SCOTLAND’S firefighters will decide next week whether to take industrial action over controversial cuts to the services that a union leader said would make it harder to deal with major incidents such as last year’s devastating blaze at the Glasgow School of Art.
Stephen Thomson, Fire Brigades Union (FBU) Scottish secretary, told The Scotsman that the union feared the cutbacks would be the “thin end of the wedge” that would affect how the service responds to tragedies like the Clutha vaults helicopter crash in November 2013.
An emergency Scotland-wide FBU summit in Glasgow early next week will discuss how to respond to what Mr Thomson claimed is the removal of four fire engines from the Strathclyde area as part of cost saving measures introduced by the single service created by the Scottish Government.
Mr Thomson said the options to be considered by firefighter representatives would include industrial action, which could involve strikes, work to rule or overtime bans.
Scotland’s firefighters last took part in a strike in 2002-03 during a UK-wide dispute with the then Labour government over pay. However, Mr Thomson said the Scottish FBU feared the cuts in Strathclyde would be the start of a scaling back of the 59 fire engines the union says cover the area and would lead to reductions across Scotland as a whole.
The union said one fire engine had already been withdrawn from active service in the Grampian area out of a fleet of six by the Scottish Fire and Rescue Service.
Mr Thomson said the cuts could be “just the tip of the iceberg” and that fire engines could be “grounded” in the same way in other parts of Scotland.
He said: “We’ll discuss our response which will be anything up to and including industrial action. The fear is that this is the thin end of the wedge and if we don’t make noises now there will be more and more cuts.”
Mr Thomson said the union was particularly concerned that the withdrawal of fire engines in Strathclyde would make it harder to deal with blazes in high rise blocks.
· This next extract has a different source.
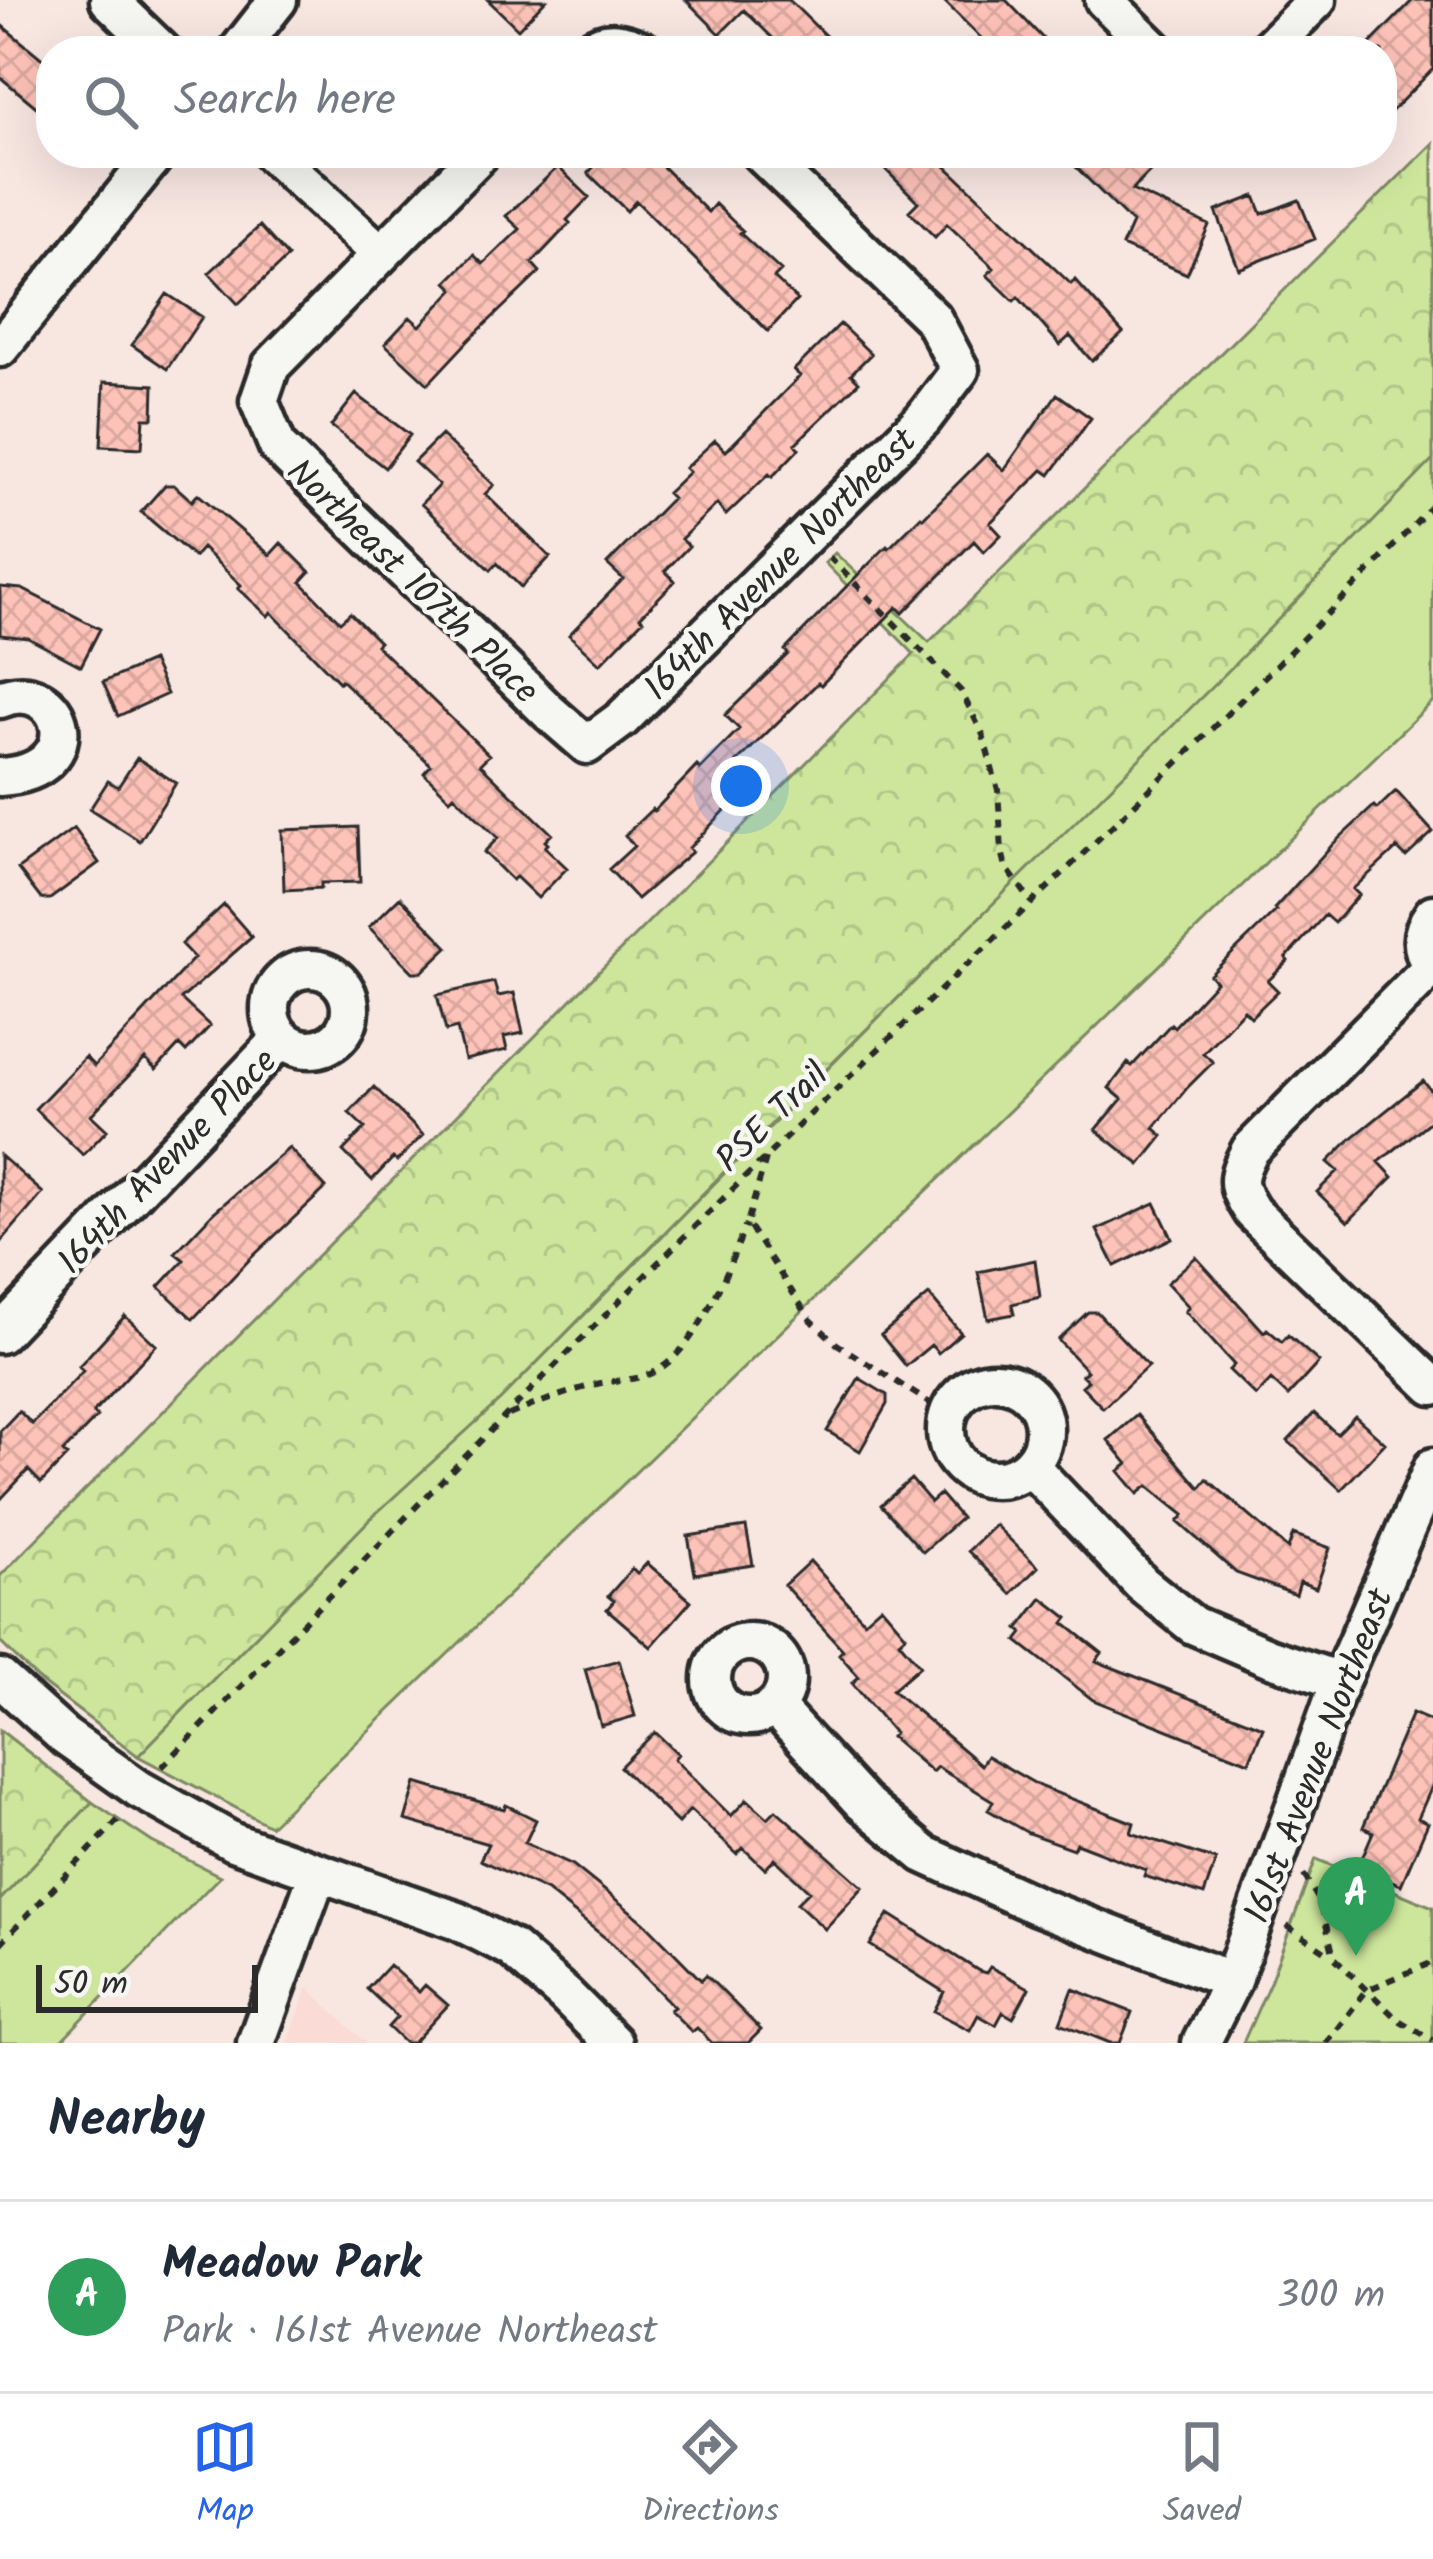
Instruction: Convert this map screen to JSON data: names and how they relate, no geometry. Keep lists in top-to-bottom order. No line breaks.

He said: “There are lots of high rise incidents in Glasgow where it would be a big thing if we have reduced capacity in this way.”
He warned fewer fire engines would have badly affected the service’s response to major disasters in the city such as when a police helicopter crashed through the roof of the Clutha bar in 2013, claiming the lives of ten people.
Mr Thomson said cuts would affect response times to such incidents and may also have led to more severe damage at the blaze in May last year at the Glasgow School of Art where the library was lost after a fire ripped through the Charles Rennie Mackintosh building. He said: “These cuts could make the difference from the damage we had to it being a total loss. It would have made a real difference to responding to a fire like that at the Glasgow School of Art fire, as well as tragedies like the Clutha crash.”